Lesson 6 In-Class Discussion ✅

iyersathya · November 28, 2018, 3:04am

does it make sense to use CNN on such data, by stacking embedding matrix and continous vars somehow as 2d

sgugger · November 28, 2018, 3:04am

Import fastai instead, it’s a legacy command. We’ll remove it soon.

nextM · November 28, 2018, 3:05am

What’s the best technique to use to specify how many linear layers you need and what size they should be?

sgugger · November 28, 2018, 3:06am

We put defaults we found made senses in a lot of cases, but the general answer is ‘try bla’. We don’t have a magic answer, sadly.

jyoti3 · November 28, 2018, 3:07am

Why dropping out input is bad idea when we do something similar in randomforest

nextM · November 28, 2018, 3:08am

I found this article which looks interesting: https://stats.stackexchange.com/questions/181/how-to-choose-the-number-of-hidden-layers-and-nodes-in-a-feedforward-neural-netw

devforfu · November 28, 2018, 3:09am

The Deep (Machine) Learning is still very heuristical and rule-of-thumbish area of knowledge, I guess =)

radikubwa · November 28, 2018, 3:10am

Can you use bayesian optimization to find the best values for dropout with fastai?
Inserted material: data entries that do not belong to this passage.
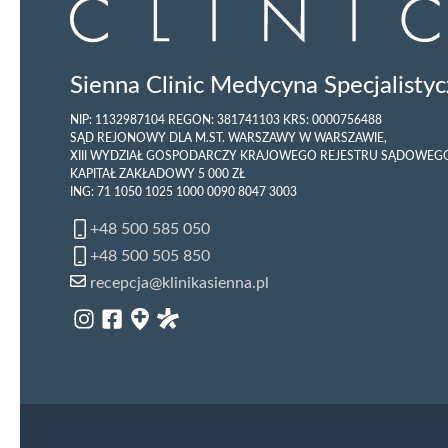
Sienna Clinic Medycyna Specjalistycz
NIP: 1132987104 REGON: 381741103 KRS: 0000756488
SĄD REJONOWY DLA M.ST. WARSZAWY W WARSZAWIE,
XIII WYDZIAŁ GOSPODARCZY KRAJOWEGO REJESTRU SĄDOWEG
KAPITAŁ ZAKŁADOWY 5 000 ZŁ
ING: 71 1050 1025 1000 0090 8047 3003
+48 500 585 050
+48 500 505 850
recepcja@klinikasienna.pl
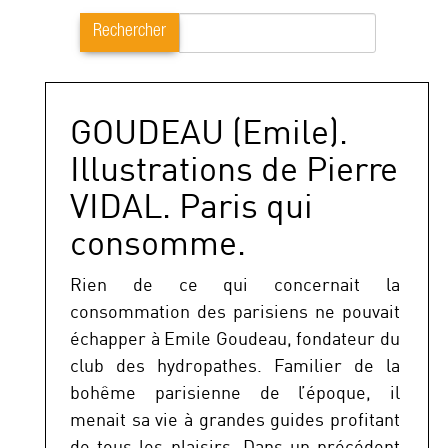
Rechercher
GOUDEAU (Emile).
Illustrations de Pierre
VIDAL. Paris qui
consomme.
Rien de ce qui concernait la
consommation des parisiens ne pouvait
échapper à Emile Goudeau, fondateur du
club des hydropathes. Familier de la
bohême parisienne de l’époque, il
menait sa vie à grandes guides profitant
de tous les plaisirs. Dans un précédent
ladydata · November 28, 2018, 3:10am

I didn’t realize the dropout idea only came about in 2013/2014! (based on the paper publication date)

ArchieIndian · November 28, 2018, 3:10am

My intuition for regularisation is - Not depend on one sense too much to take decisions. For instance, depend on eyes/ears/skin etc to understand what something is. Some information might or might not be available at all times

gamino · November 28, 2018, 3:12am

Why bernoully (1-p) be 1 or zero? Didn’t get that part. if p is .5 wouldn’t it be 1-.5 = .5?

aidan.davis · November 28, 2018, 3:12am

Here’s a link to a reddit AMA by Geoffry Hinton (from one of the quotes from the slides Jeremy put up). It’s a good read on AI in general. https://www.reddit.com/r/MachineLearning/comments/2lmo0l/ama_geoffrey_hinton/

devforfu · November 28, 2018, 3:12am

Yes, it exists in Keras and Tensorflow as well.

jcatanza · November 28, 2018, 3:12am

A problem arises if you are doing online learning: categories that are present in the test data but not in the training data are “unknown unknowns”. You can’t know them from only looking at the training data.

lesscomfortable · November 28, 2018, 3:12am

Interesting. Another way of thinking about it is: if you depend on a handful of activations to distinguish some feature then it is probably not sufficiently important/relevant to generalize.

rachel · November 28, 2018, 3:12am

It will be 1 with prob .5 and 0 with prob .5 (if p=.5)

PierreO · November 28, 2018, 3:12am

Why is multiplying at training time any useful ? The point Jeremy made before is that you’d need to multiply by p at test time, why does PyTorch do that both at training time and test time ?

rachel · November 28, 2018, 3:13am

PyTorch multiplies at training time INSTEAD of multiplying at test time.

sgugger · November 28, 2018, 3:13am

Image you have a dropout of 0.5, half of your weights disappear, which means your output is probably going to be half as much as before (remember we remove the negatives with ReLU). That’s why.

wgpubs · November 28, 2018, 3:14am

How does Jeremy jump into full screen in tmux when using VIM (and then back again to his normal panes)?